KSA drop off allows Gulf OPEC players room to flex production muscles

Minister: Kuwait's October production at 2.9m b/d
Minister: Kuwait's October production at 2.9m b/d

Kuwait’s oil minister Mohammad al-Busairi has said the country’s oil production during October averaged 2.9 million b/d, establishing a new peak in output over the past decade. Speaking to Reuters on October 31st he said Kuwaiti oil production peaked at 2.85 million b/d in September 2008, then remained under 2.8 million b/d as global oil prices crashed and recovered, only to climb back over 2.8 million b/d during September this year.

“While Kuwait’s oil production has continued to grow, Saudi Arabia is reported to have scaled back its initial quick output rise in the second and third quarters this year, allowing Kuwait and some other Gulf OPEC producers to raise output,” observed IHS Senior Middle East Energy analyst Samuel Ciszuk.

“In doing so, Saudi Arabia has farmed out—or shared the responsibility for—the initial unilateral production increase decided in opposition to OPEC’s more hawkish members during the organisation’s divisive June meeting, while together with its supporters demonstrated to the global markets that it and its allies are keeping a close watch on the oil demand and supply balance.”

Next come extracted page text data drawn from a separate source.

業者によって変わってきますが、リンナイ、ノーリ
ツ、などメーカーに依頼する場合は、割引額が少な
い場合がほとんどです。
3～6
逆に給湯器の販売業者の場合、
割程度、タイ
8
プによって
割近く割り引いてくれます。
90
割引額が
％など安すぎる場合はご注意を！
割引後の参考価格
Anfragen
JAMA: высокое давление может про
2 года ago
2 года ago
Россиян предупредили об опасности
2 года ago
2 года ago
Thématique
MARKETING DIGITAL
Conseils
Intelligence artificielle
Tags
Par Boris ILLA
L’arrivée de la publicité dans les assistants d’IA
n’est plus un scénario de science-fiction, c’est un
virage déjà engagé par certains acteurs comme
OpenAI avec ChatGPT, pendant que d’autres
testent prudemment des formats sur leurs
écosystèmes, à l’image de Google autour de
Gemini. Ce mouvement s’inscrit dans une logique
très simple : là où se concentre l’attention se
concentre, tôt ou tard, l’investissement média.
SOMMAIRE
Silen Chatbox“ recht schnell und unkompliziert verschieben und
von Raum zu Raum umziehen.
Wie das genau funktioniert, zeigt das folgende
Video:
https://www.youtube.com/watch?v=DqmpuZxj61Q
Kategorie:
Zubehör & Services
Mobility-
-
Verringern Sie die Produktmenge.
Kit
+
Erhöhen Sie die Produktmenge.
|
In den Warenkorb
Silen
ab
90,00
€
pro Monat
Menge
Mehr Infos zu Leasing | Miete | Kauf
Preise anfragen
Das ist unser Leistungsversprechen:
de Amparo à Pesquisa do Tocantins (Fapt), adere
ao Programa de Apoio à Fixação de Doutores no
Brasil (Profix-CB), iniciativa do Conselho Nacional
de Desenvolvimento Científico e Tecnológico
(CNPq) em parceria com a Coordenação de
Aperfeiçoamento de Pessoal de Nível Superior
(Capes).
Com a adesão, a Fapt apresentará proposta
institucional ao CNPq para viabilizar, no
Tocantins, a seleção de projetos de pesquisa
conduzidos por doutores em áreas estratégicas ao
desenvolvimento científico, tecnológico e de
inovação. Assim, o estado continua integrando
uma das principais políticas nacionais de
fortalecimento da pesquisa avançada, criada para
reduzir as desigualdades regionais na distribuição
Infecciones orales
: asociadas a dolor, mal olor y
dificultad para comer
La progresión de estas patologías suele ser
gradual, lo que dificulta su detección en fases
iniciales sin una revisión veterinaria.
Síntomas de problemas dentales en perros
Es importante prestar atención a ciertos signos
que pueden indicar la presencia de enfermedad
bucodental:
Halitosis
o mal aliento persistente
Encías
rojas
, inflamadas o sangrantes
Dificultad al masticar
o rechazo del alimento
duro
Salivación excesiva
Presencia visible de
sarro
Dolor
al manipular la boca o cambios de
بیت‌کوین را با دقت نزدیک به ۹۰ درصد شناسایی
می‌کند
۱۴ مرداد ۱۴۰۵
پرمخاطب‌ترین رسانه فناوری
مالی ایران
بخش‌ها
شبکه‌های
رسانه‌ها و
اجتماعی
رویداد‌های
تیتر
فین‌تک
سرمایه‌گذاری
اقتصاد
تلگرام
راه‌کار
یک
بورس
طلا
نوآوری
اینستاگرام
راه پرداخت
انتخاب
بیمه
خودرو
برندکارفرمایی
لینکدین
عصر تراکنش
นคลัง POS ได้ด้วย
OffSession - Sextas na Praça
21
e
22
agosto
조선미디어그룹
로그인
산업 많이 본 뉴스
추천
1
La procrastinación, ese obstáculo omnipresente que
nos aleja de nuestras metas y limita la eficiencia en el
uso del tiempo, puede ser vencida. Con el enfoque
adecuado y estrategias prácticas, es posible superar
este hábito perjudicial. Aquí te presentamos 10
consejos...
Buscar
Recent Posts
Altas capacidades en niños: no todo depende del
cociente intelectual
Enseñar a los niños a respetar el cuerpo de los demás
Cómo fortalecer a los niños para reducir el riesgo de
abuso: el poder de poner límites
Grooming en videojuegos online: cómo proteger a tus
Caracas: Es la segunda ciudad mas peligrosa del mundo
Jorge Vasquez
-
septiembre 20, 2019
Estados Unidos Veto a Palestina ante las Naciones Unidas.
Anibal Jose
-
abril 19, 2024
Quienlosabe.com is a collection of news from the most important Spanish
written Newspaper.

Had Saudi Arabia gone it alone for the whole period, it would have opened itself up to the charge of profiting from OPEC’s weakening, although instead now, the continued close policy unity between traditional OPEC “doves” Saudi Arabia, Kuwait, the United Arab Emirate, and Qatar, looks cemented—a word which could not be used to describe the stability of the hawkish group mainly consisting of Iran, Venezuela, and Algeria, although they currently are united by certain common grounds.

“For Kuwait, this has been an opportunity to demonstrate part of its increased production capacity, the earlier announcement of which had been greeted with a certain amount of scepticism given the emirate’s long-time inability to get upstream projects moving,” explained Ciszuk.